***Oleh Cen Rian***
Sayup-sayup
kudengar sendiri rintihan pilu sayap-sayap patah. Parah! Sayapku patah semua,
semaunya saja sakit tak kuduga, menjalar seluruh raga, menjamah sekujur badan.
Bukan main
sayatan sekujur tubuhku membelah kemesraan yang terbaris akibat sayap-sayapku
patah. Kenapa bisa melemahkan otak? Jalan pikiranku pun menjadi buntu. Dangkal! Tidak berarah! Aku ingin mati
saja rasanya!
“Bagaimana
melepasnya?”
“Ah, Tuhan,
susah sekali aku melepasnya!”
Tangan-kaki
terbelenggu. Melangkah, ah, jangankan itu, merangkak pun perlu seribu tahun
lagi! Mestinya aku riang dalam hariku yang sibuk bertarung dengan kerasnya
perjuangan.
Mestinya,
astaga, ... aku kalap dalam putaran waktu yang menyayat.
“Balada
makin meruncing,” katanya.
“Parafrasekan
saja,” kataku kaku.
Ia menghela
nafas berat nan panjang. Aku menanti jawabannya dengan perasaan yang tidak
menentu, sementara rindu memburuku, untuk memiliki seutuhnya tanpa perlu
dihambati garis keturunan yang memanjang.
“Tidak
semudah itu, ini bukan dunia sastra yang penuh khayalan belaka tanpa makna dan
arti!”
“Adat,
silsilah tak mudah ditentang seperti karya sastra picisan!” lanjutnya.
“Semuanya
bisa dikalahkan cinta! Tidak ada yang mustahil dalam cinta!” kataku tanpa ragu.
“Mustahil
dengkulmu!
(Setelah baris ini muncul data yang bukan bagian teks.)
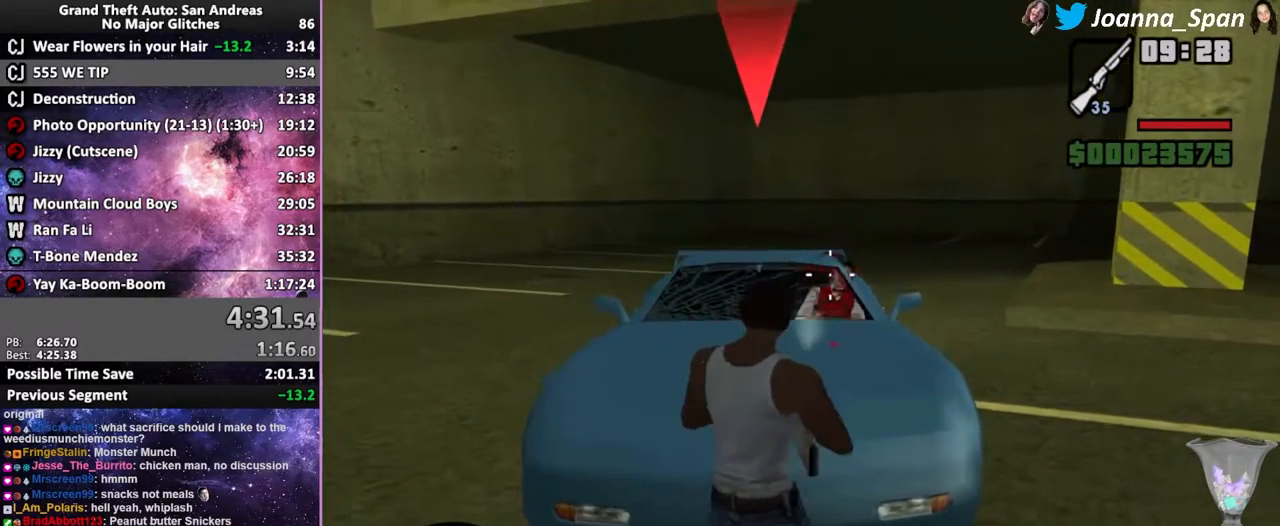
{"keys": ["d", "f5", "f8", "w"], "mouse": [], "events": [[34, "shift_l", "up"], [100, "mouse_right", "up"], [100, "shift_l", "down"], [134, "a", "down"], [134, "f7", "down"], [167, "a", "up"], [167, "f7", "up"], [200, "shift_l", "up"], [267, "shift_l", "down"], [350, "shift_l", "up"], [367, "d", "down"], [367, "f8", "down"], [384, "shift_l", "down"], [484, "shift_l", "up"]]}
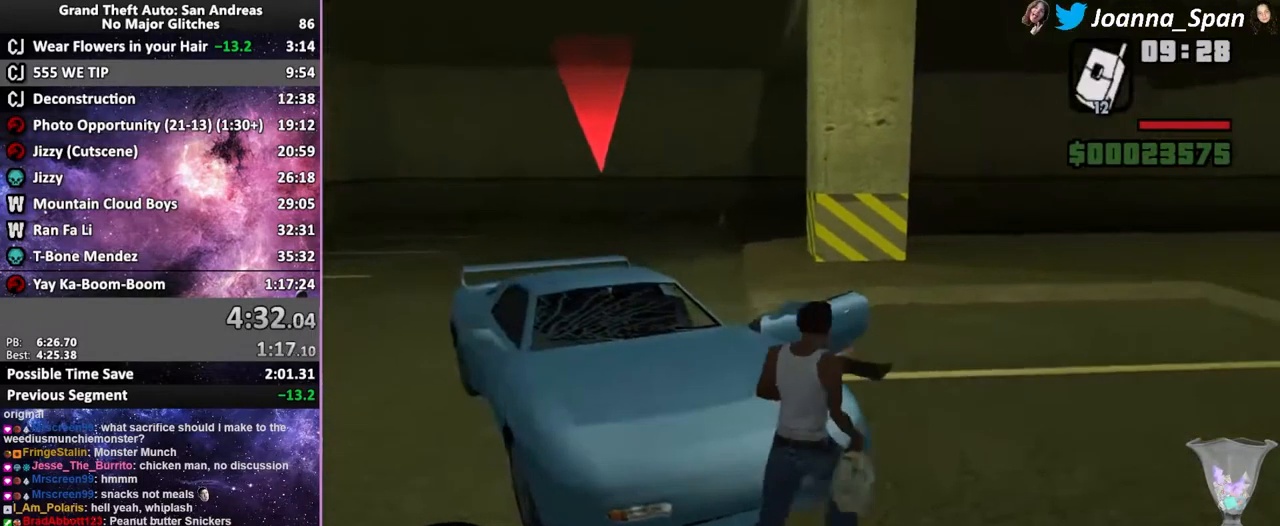
{"keys": ["f5", "w"], "mouse": [], "events": [[50, "shift_l", "down"], [150, "shift_l", "up"], [200, "shift_l", "down"], [284, "d", "up"], [284, "f8", "up"], [300, "shift_l", "up"], [384, "shift_l", "down"], [450, "shift_l", "up"]]}
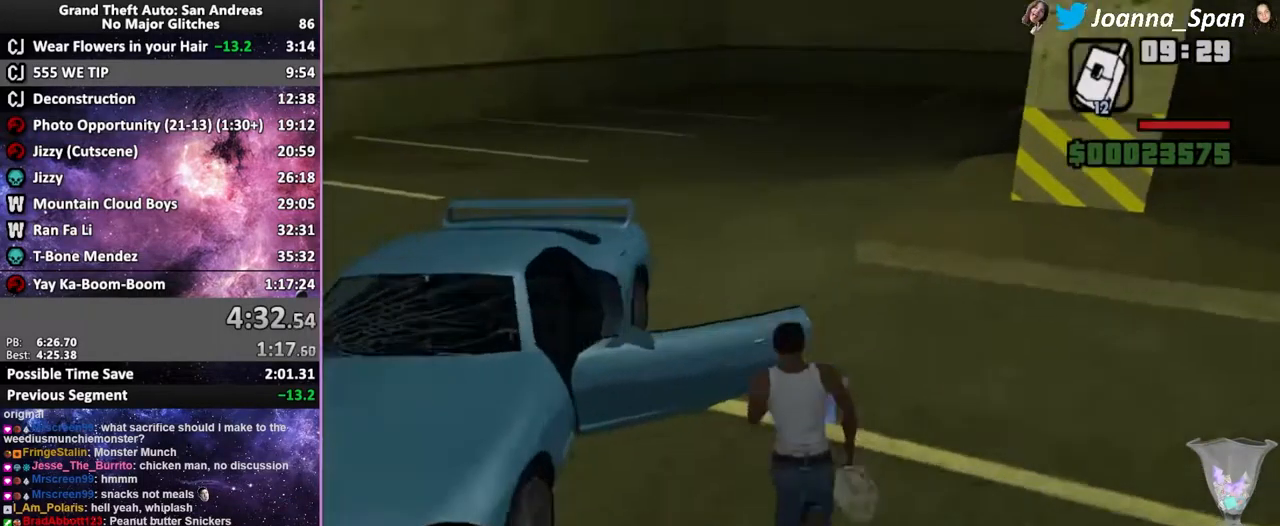
{"keys": ["f5", "w"], "mouse": [], "events": [[34, "shift_l", "down"], [117, "shift_l", "up"], [217, "shift_l", "down"], [300, "shift_l", "up"], [367, "shift_l", "down"], [450, "shift_l", "up"]]}
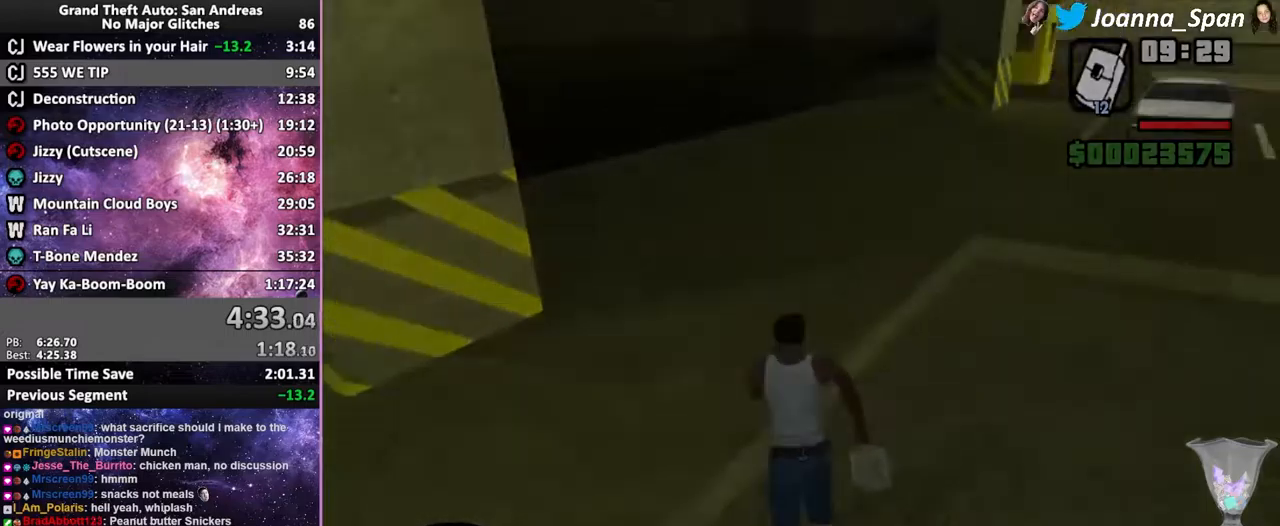
{"keys": ["f5", "shift_l", "w"], "mouse": [], "events": [[17, "shift_l", "down"], [117, "shift_l", "up"], [200, "shift_l", "down"], [267, "shift_l", "up"], [367, "shift_l", "down"]]}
Cinta itu bukan Tuhan, yang tak bisa dikalahkan!” suaranya meninggi,
wajah mungil cantiknya tertutup.
“Tuhan
menciptakan cinta, mustahil Ia meniadakan ciptaan-Nya!” kataku semangat, derai
air mata tetap saja tak bisa kubendung lagi.
“Ya betul,
ibarat manusia ciptaan-Nya, yang tak akan bianasa, seperti yang tercatat dalam
Kitab Suci. Namun, Tuhan meniadakannya, lewat silsilah,” katanya lagi,
derai-deari air mata membuncah di ujung pelupuknya.
Aku
tertunduk pilu. Memandangnya ngilu dalam kelesuan. Runcing-runcing problema
silsilah kian tajam, mulai merobek urat-urat kaki, tulang-tulang dan sebentar
lagi aku melumpuh.
Itu
belumlah cukup, otakku mulai pecah, pikiranku mulai kalah, sempurnalah sudah
kesakitanku yang kian memarah.
***
Udara
terasa panas. Aku mengendarai sepeda bututku menerjang siang yang beringas. Aku
berhenti sejenak, ponselku bergetar. Sempat
aku mengumpat, sebab aku biasa dapat SMS tak jelas.
+Main ke kos!
Aku
tersenyum. Malu-malu terbawa situasi.
“Dasar!”
gumamku.
Aku
bergegas pergi. Imajinasiku mulai nakal. Ini manusiawi, ketika detak jantung
tidak beraturan. Sempat tidak kuketahui, ah, aku tidak ambil pusing.
Aku
mendatanginya, perempuan yang, astaga, senyumnya tidak bisa disamakan dengan
apa saja. Ini cinta? Aku sendiripun skeptis tentang jawabannya!
Aku terus
menyusuri jalan berdebu Kota Malang. Senyum masih menggumpal di bibirku. Senyum
yang aku tak tahu bagaimana memastikannya.
Degupan
jantung semakin tak karuan. Bayangkan saja, perempuan ini seniorku. Memang jalan
hidup tak bisa ditebak. Ia tidak asing di mataku. Sudah lama waktuku berputar
di dekatnya, sejak SD.
Hatiku
masih buta kala itu. Tepatnya, benih-benih cinta belum ada sampai kami SMA.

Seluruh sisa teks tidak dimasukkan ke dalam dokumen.